Now that we have uploaded our files, we’re going to create a Master Page.  SharePoint 2013 can take your HTML file and convert it into a ASP.NET Master Page automatically.  When it does this, it will link the HTML and Master Page together so that if you change your HTML file it will sync these changes into the Master Page.  This allows designers to now work in their comfort zone with HTML, CSS, JavaScript, etc.

Go to the Design Manager.  Click on 4. Edit Master Pages and then click on Convert an HTML File  to a SharePoint master page.


Select your HTML file and click insert.

If you go to the Design Manager, you will also now see your Master Page in the list of Master Pages:



NOTE: SharePoint 2013 expects your HTML to be XML Compliant. If you have older or non-compliant HTML you will get an error. Fix your file and try again.

If you click on the Master Page, it will take you to a preview page.  At the bottom of the page you will see a Yellow Box that represents the place holder where dynamic content is going to be inserted…We’re going to now move that place holder into where we want it to replace our dummy text in the middle of the page.

Download the HTML file from the SharePoint 2013 environment (you can just copy and paste it if you have a mapped network drive) and open it in your HTML editor and you will see that SharePoint 2013 has decorated your HTML with a number of tags.  These tags are used by SharePoint 2013 as markup to specify where to put to insert content when it generates the Master Page.  You can edit and add HTML around them and add new snippets to the HTML to add dynamic navigation, content containers, metadata etc.

In your newly improved HTML file, you will see tags in the header (used to insert metadata, title and other header information), at the top of the body (used to insert the ribbon), and at the bottom you will find a div called “ContentPlaceHolderMain”.

This is a content place holder and is used by the Page Layout to inject content dynamically.  You can move this place holder into the appropriate spot in your HTML to insert the content correctly.


Publishing Your Master Page

The last step is we need to publish our master page – its currently in draft.  If you don’t publish it you won’t see it in the Site Master Page Settings drop down menu.  To publish your page, go to Site Settings –> Master pages and page layouts and then find your HTML file.  Hit the publish button on the ribbon.
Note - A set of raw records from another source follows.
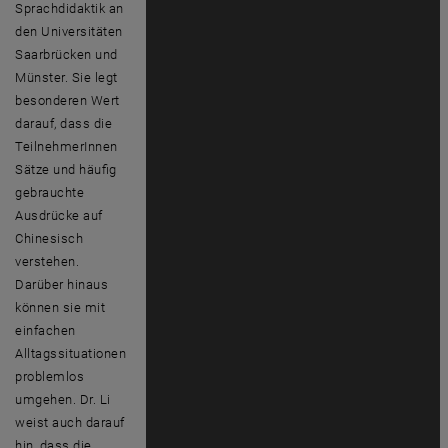
Sprachdidaktik an
den Universitäten
Saarbrücken und
Münster. Sie legt
besonderen Wert
darauf, dass die
TeilnehmerInnen
Sätze und häufig
gebrauchte
Ausdrücke auf
Chinesisch
verstehen.
Darüber hinaus
können sie mit
einfachen
Alltagssituationen
problemlos
umgehen. Dr. Li
weist auch darauf
hin, dass die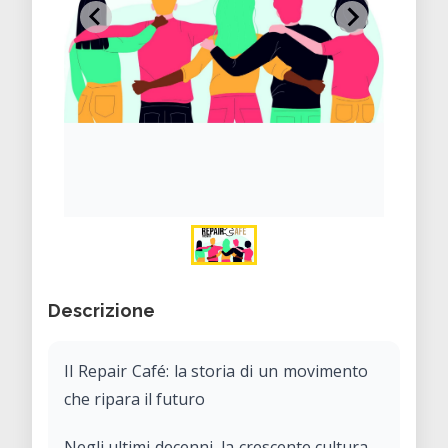
Descrizione
Il Repair Café: la storia di un movimento
che ripara il futuro
Negli ultimi decenni, la crescente cultura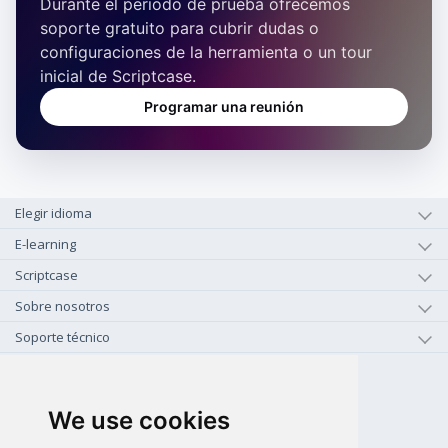
Durante el periodo de prueba ofrecemos
soporte gratuito para cubrir dudas o
configuraciones de la herramienta o un tour
inicial de Scriptcase.
Programar una reunión
Elegir idioma
E-learning
Scriptcase
Sobre nosotros
Soporte técnico
+1-800-925-0609
LLAMAR GRATIS (US - CA)
We use cookies
+55 81 97102-7382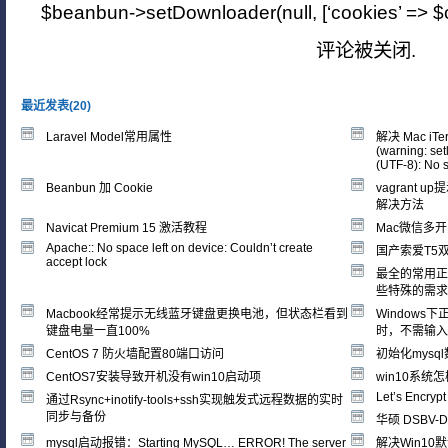
$beanbun->setDownloader(null, [‘cookies’ => $c
评论被关闭.
最近发表(20)
Laravel Model常用属性
解决 Mac iT
(warning: se
(UTF-8): No su
Beanbun 加 Cookie
vagrant up提
解决方法
Navicat Premium 15 激活教程
Mac微信多开
Apache:: No space left on device: Couldn’t create
国产索爱T5
accept lock
最全的常用正
些特殊的需求
Macbook经常提示无线蓝牙键盘更换电池，但状态栏看到
Windows下
键盘电量一直100%
时，不需输入
CentOS 7 防火墙配置80端口访问
初始化mysq
CentOS7安装导致开机没有win10启动项
win10系统怎
Let’s Encrypt
通过Rsync+inotify-tools+ssh实现触发式远程数据的实时
同步与备份
华硕 DSBV
mysql启动报错：Starting MySQL… ERROR! The server
解决Win10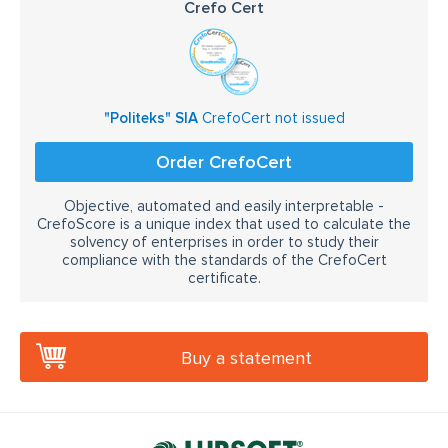
Crefo Cert
"Politeks" SIA
CrefoCert not issued
Order CrefoCert
Objective, automated and easily interpretable -
CrefoScore is a unique index that used to calculate the
solvency of enterprises in order to study their
compliance with the standards of the CrefoCert
certificate.
Buy a statement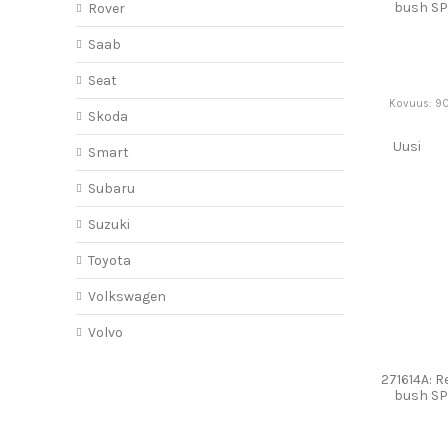
bush S
Rover
Saab
Seat
Kovuus: 90
Skoda
Uusi
Smart
Subaru
Suzuki
Toyota
Volkswagen
Volvo
271614A: R
bush S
NOTE: If you try to publish the master page itself you will get an error because it is linked to the master HTML file.  If you publish the HTML file, the master page is automatically published as well.

Assigning Your Master Page to your Site

Now that your master page is published, you can assign it to your site.  All pages in your site will adopt this new chrome.  Publish sites have two types of pages: 1) publishing pages and 2) system pages.  Publishing pages are traditional web pages and System pages are views of lists, document libraries and other administrative pages.  You can assign your master page to either type of pages.

To assign your master page, go to Site Settings –> Master Page (under Look and Feel) and select your master page from the drop down list (if its not there then you probably didn’t publish it successfully or it has errors).  Your site will now adopt your new look and feel!